*Task requirements*
Pull every line with "functionality" from the entries below.

Source texts of formatted documents:
********

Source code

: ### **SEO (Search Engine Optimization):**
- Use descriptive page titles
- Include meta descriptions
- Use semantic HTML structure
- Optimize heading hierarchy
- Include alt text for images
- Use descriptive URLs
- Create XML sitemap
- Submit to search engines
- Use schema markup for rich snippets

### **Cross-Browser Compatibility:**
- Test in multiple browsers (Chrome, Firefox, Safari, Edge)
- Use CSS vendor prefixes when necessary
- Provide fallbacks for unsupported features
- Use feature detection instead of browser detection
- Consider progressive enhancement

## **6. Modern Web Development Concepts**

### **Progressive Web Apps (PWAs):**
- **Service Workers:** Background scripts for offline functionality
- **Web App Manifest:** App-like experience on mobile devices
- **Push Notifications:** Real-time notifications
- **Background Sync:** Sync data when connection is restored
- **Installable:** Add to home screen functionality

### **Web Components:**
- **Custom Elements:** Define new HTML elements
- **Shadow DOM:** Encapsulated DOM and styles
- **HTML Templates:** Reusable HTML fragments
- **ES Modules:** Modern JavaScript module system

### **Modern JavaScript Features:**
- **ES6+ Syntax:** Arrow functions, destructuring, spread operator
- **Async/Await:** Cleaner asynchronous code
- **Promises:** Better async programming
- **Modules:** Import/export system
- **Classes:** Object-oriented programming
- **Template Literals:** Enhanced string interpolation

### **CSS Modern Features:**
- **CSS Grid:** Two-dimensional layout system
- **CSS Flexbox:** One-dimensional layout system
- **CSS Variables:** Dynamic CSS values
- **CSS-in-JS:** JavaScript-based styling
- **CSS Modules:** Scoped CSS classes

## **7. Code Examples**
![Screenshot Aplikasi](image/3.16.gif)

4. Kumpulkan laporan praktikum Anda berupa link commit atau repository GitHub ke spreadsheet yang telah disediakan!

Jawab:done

********

*Answer to this task*
- **Service Workers:** Background scripts for offline functionality
- **Installable:** Add to home screen functionality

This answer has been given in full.